Streamflow will depend on a number of environmental factors that are beyond the scope of one Snotel site. When the snow came, moisture content and temperature of the soil and current temperatures and when the snow became isothermic. 


I don't think there is much chance of it being six feet on June 10th. I am even thinking that it might not be six feet on June 1st. But my armchair weather prognostication has been wrong before. 

What is the long range probabilistical forecast you refer to?


----------



## keithh2o

I drove up to Banner Summit today. I was scouting the Grand Jean section of the Payette to kayak this weekend.


----------



## bert

keithh2o said:


> I drove up to Banner Summit today. I was scouting the Grand Jean section of the Payette to kayak this weekend.


That sounds promising. Did you get there and get stopped by snow? Thoughts on making it to Boundary based on what you saw?


----------



## StationWagon

bert said:


> codycleve said:
> 
> 
> 
> My buddy has been shuttling a few cars to cache bar. So someone is running it, although they could be fly ins to indian.
> 
> There is a Selway permit up for Sunday right now.. and one wasted today.
> 
> 
> 
> 
> Tell me more! From where is he picking the cars up?
Click to expand...


We took off yesterday after putting in on Marsh 5/12. The last FS report was us, with the flipped raft.

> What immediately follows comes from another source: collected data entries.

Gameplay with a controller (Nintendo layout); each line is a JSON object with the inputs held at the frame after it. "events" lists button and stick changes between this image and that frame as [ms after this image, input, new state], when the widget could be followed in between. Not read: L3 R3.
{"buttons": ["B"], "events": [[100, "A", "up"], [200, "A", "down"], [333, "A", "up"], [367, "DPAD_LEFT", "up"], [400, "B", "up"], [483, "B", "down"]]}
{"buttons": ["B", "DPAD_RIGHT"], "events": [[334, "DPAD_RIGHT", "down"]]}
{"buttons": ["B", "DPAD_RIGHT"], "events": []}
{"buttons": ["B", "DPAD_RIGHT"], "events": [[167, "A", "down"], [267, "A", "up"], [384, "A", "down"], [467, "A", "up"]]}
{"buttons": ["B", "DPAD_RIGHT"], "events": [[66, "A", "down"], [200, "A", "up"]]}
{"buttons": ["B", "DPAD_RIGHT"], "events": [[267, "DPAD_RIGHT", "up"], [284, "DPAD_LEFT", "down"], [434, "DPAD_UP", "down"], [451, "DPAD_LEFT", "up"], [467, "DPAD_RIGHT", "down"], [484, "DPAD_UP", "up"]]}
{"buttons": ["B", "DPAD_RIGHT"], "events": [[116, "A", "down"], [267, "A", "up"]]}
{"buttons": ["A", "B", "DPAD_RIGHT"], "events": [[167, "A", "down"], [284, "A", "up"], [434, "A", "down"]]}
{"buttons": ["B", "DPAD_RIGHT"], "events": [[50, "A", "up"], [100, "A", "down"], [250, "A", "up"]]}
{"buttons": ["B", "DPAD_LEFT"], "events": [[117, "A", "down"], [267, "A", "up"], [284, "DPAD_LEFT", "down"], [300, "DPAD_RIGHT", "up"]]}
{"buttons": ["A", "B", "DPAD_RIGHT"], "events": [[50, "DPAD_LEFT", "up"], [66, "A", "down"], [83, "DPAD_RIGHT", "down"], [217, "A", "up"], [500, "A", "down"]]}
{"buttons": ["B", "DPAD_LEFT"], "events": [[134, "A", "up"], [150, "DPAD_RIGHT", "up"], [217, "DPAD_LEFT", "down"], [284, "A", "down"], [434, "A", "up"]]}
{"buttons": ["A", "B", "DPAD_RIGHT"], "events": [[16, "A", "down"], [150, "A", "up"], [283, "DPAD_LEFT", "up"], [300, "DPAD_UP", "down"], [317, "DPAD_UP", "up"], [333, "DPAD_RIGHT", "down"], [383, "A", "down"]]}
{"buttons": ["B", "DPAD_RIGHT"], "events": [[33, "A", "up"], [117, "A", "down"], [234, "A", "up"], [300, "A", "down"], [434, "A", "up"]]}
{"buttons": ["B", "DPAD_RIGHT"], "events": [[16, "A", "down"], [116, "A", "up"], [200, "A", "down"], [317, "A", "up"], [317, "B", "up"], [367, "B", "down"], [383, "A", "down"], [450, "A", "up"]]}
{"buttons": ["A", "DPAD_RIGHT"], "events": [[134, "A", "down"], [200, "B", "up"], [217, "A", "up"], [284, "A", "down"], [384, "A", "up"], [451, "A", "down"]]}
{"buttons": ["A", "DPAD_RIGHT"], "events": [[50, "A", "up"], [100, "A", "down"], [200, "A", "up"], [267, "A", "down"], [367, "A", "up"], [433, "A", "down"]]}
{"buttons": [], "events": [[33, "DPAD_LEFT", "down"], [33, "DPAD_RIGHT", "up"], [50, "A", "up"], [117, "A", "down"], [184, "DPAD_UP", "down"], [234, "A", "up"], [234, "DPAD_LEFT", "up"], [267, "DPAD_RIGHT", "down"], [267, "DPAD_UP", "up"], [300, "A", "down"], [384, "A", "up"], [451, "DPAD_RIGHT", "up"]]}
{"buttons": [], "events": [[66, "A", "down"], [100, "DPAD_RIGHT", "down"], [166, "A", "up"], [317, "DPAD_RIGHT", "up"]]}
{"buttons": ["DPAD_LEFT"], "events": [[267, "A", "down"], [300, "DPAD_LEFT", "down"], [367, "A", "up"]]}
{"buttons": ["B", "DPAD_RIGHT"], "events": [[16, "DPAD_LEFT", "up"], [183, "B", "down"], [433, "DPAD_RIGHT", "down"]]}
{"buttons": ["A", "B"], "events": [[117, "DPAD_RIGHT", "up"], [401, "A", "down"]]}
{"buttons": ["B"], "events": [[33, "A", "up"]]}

There was potential for river wide wood around every corner on Marsh. While passing one of the slides, a chunk of snow the size of a car dropped into the river, full of logs. This is probably happening all day. It was constantly changing. We took 2 days to get to dagger falls with 3 rafts and 11 kayaks. After Dagger, flows were juicy, wood was floating, but lines were clear.


----------



## keithh2o

I did not try to go over Banner, time was short! The people I know that regularly do early season MF runs are contradicting each other - some say it will be open by the end of the week, some are saying after 1st of June. I have a July launch so I think I'm safe


----------



## bert

keithh2o said:


> I did not try to go over Banner, time was short! The people I know that regularly do early season MF runs are contradicting each other - some say it will be open by the end of the week, some are saying after 1st of June. I have a July launch so I think I'm safe


Fair enough, thanks! We'll be in Stanley tonight and taking a look at the road to Boundary on Sunday. If anyone wants to join us, hit me up!


----------



## NEOR

carvedog said:


> What is the long range probabilistical forecast you refer to?


This is what I was referring to, although its changed a bit. 

https://water.weather.gov/ahps2/probability_information.php?wfo=boi&gage=midi1

Thanks


----------



## MotorMan27

Judging by what all y'all are posting it looks like the road will be open by June 10 for my launch on the 11th. Are we thinking the flow will be under 6 ft?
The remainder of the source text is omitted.